Les « Stylos rouges » sont nés sur les réseaux sociaux le 12 décembre, suite au discours de Macron qui avait « zappé » les enseignantEs dans la longue litanie de toutes celles et ceux qu’il prétendait comprendre.
C’est la goutte d’eau qui a fait déborder la barrique pleine à ras bord de bon nombre d’enseignantEs : le sentiment de dénigrement et de mépris de plus en plus profondément ressenti depuis l’arrivée de Macron a été intensément ravivé.

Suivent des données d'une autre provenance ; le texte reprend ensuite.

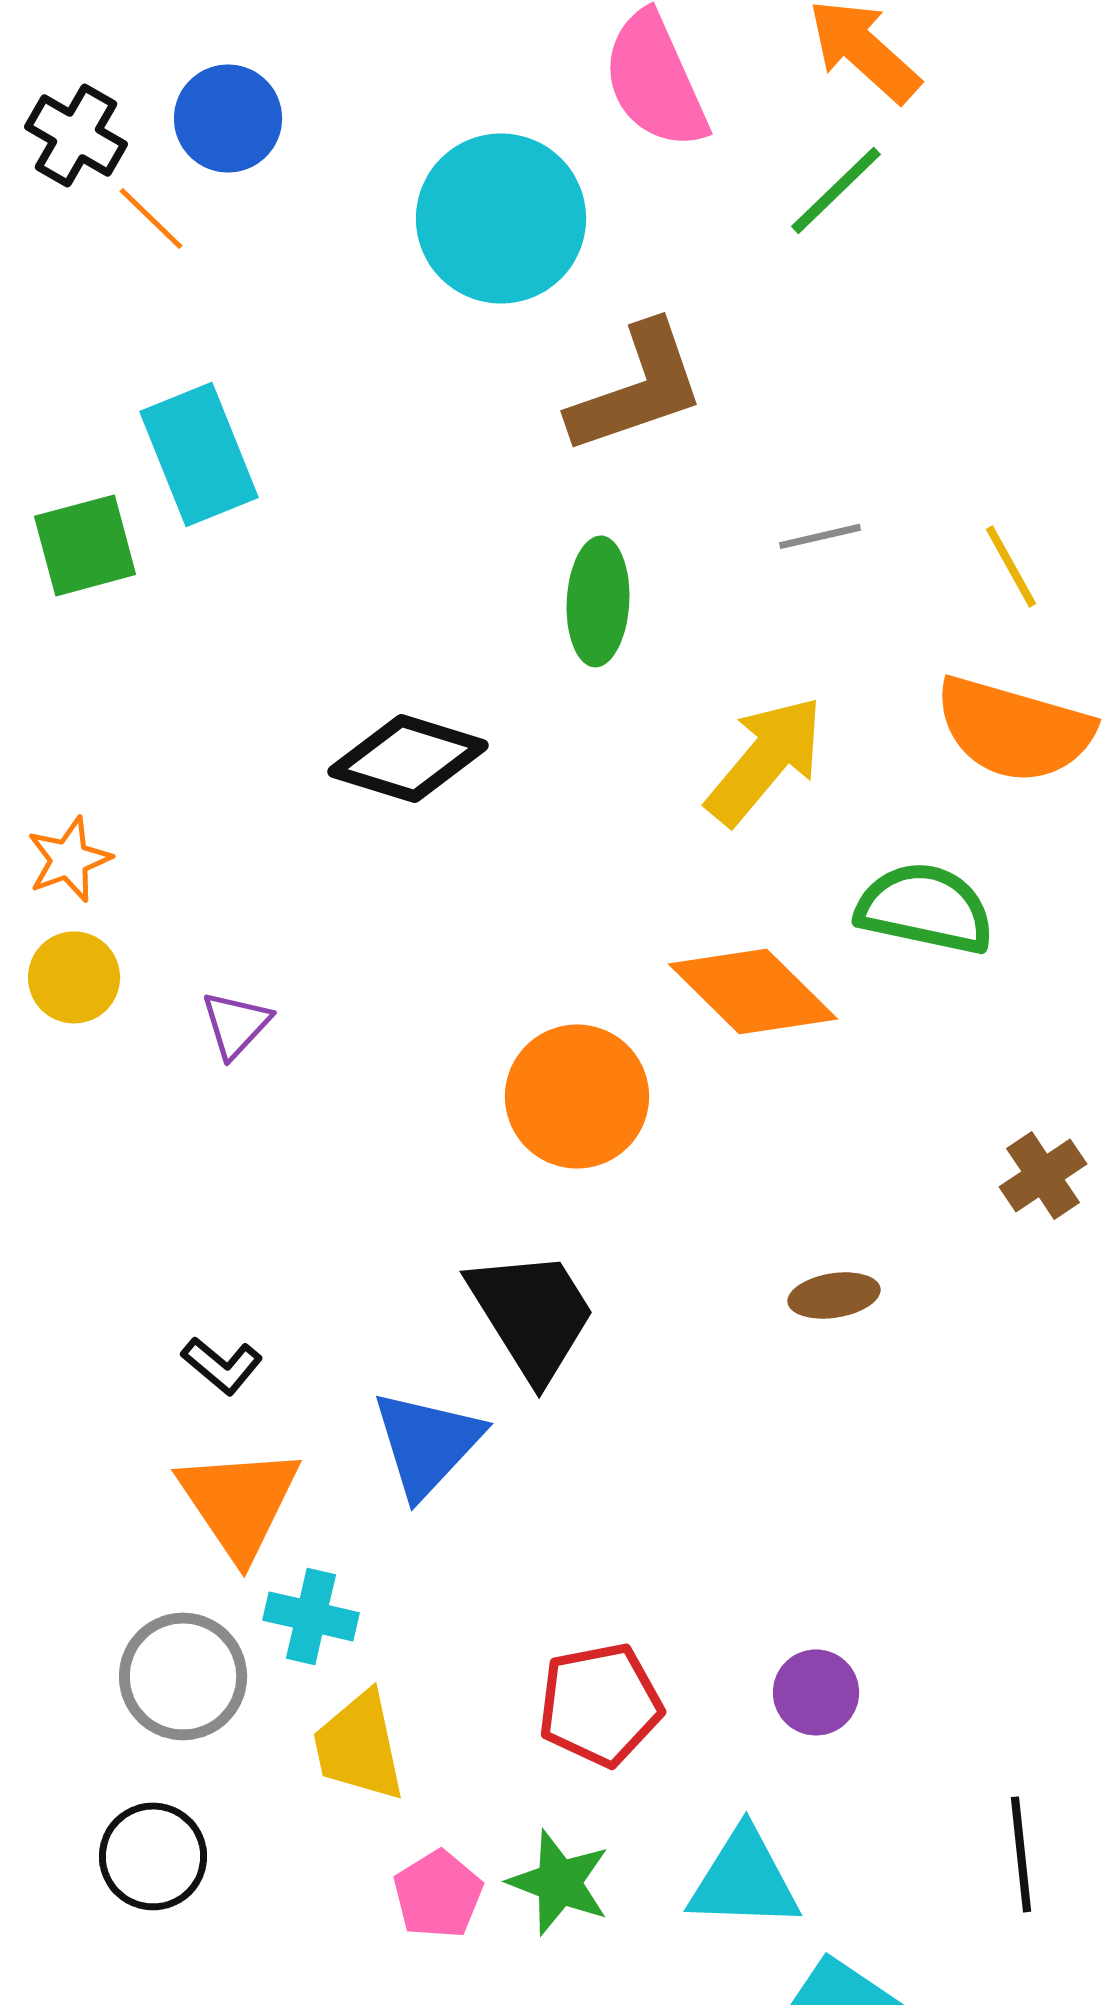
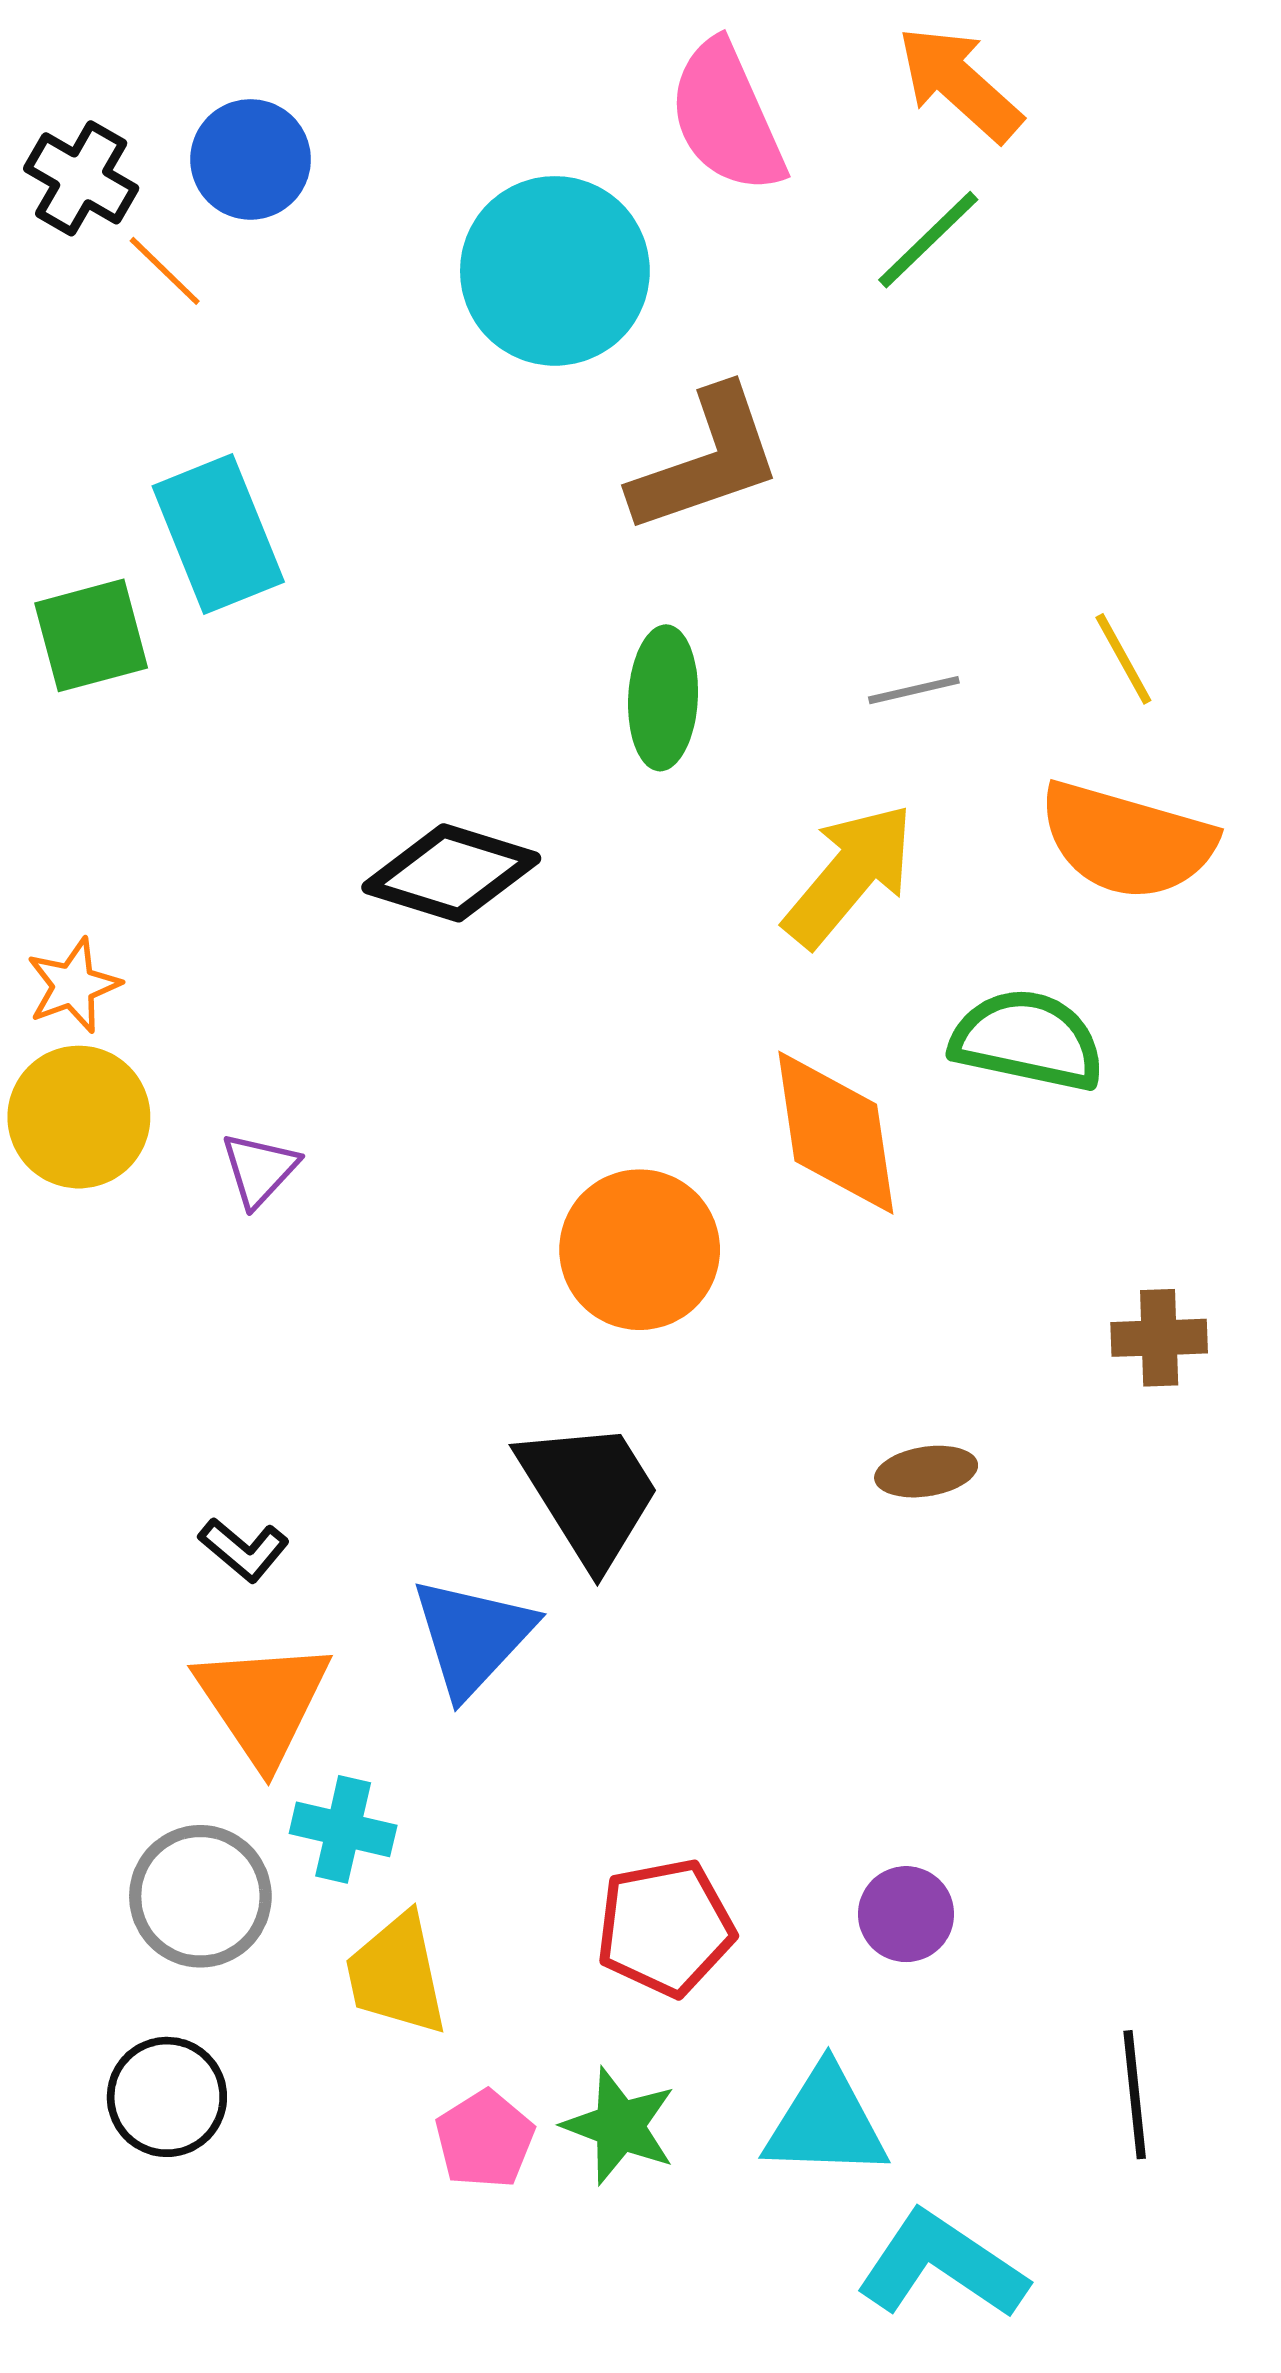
gray line: (820, 536) -> (914, 690), moved
yellow circle: (74, 977) -> (79, 1117), size x1.4
orange diamond: (753, 991) -> (836, 1133), turned 37
brown cross: (1043, 1175) -> (1159, 1338), turned 32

Cela avait bien raclé à l’annonce du rétablissement du jour de carence, mais on ne peut pas dire que la résistance ait été organisée contre la réforme du Bac général et technologique et Parcoursup ou la réforme des programmes en élémentaire, et elle est resté partielle contre la réforme de la voie professionnelle.
Il faut dire que Macron et Blanquer ont bénéficié de la collaboration active des principaux syndicats, le SGEN CFDT et le SE-UNSA, toujours réactifs pour accompagner les contre-réformes. Et pendant ce temps, la FSU réclamait davantage d’écoute et de meilleures négociations, sans chercher à mobiliser pour bloquer. Après le vote du PPCR, le nouveau dispositif d’évolution des rémunérations, cela commence à accumuler les mécontentements des salariéEs de l’éducation contre les stratégies des fédérations syndicales.
Discussions nouvelles et positives
Le surgissement de la mobilisation des Gilets jaunes, observée de très loin, et non sans scepticisme, depuis les salles des profs, a fini par percuter lorsque cette mobilisation a ébranlé le gouvernement qui se voulait inflexible. En quelques semaines, les « Stylos rouges » ont rassemblé, sur Facebook, plus de 50 000 enseignantEs autour d’une plateforme revendicative. Contrairement au hashtag « Pasdevague » en novembre dernier, qui ciblait essentiellement les « méchants élèves » et la hiérarchie incapable de restaurer « l’autorité des enseignantEs », les Stylos rouges déclinent à la fois des revendications sur les salaires et les conditions de travail, mais aussi de défense d’un service public de l’éducation pour les élèves.
Et elles ne se cantonnent pas à des revendications défensives : l’augmentation des salaires (non chiffrée) et le refus des heures supplémentaires sont le noyau dur des discussions, mais également l’amélioration des conditions de travail et d’étude par la baisse du nombre d’élèves par classe. Ce caractère offensif s’inscrit dans le vent d’air frais insufflé par les Gilets jaunes, et constitue pour de nombreux Stylos rouges une différenciation par rapport aux positionnements au mieux « défensifs » des organisations syndicales. De ce point de vue, ce mouvement ouvre des discussions nouvelles et positives.
Questions de stratégie
Par contre, il se confronte d’ores et déjà à la question de la stratégie pour obtenir satisfaction. Le bilan tiré par les Stylos rouges, qu’ils et elles soient ou non syndiquéEs, est celui de l’échec des tentatives de mobilisation. Il faut dire que, depuis 2000 et la victoire sur le statut des PLP précédant la démission imposée d’Allègre, la majorité des enseignantEs n’a connu que des défaites. La grève ne leur apparaît donc plus comme un outil. Et c’est la chasse aux « nouvelles modalités de mobilisation » qui, pour le moment, débouche sur des propositions éculées : rétention des notes, grève des examens… tout ce qui parait radical et évite la grève. Or ce n’est pas en juin qu’il sera possible d’imposer le retrait des réformes, l’augmentation des salaires et la diminution du nombre d’élèves par classe. C’est dans les semaines qui viennent alors que les mobilisations des Gilets jaunes continuent de déstabiliser le gouvernement, que les salariéEs du privé entrent en période de négociations des salaires, que la grogne couve dans la santé et d’autres secteurs publics, qu’il s’agit de passer à l’offensive en s’inscrivant comme une des composantes d’un mouvement d’ensemble contre la politique du patronat et du gouvernement. Le travail des Stylos rouges peut être utile s’il mobilise les énergies autour des revendications et alimente les débats sur les formes de lutte et d’organisation pour gagner.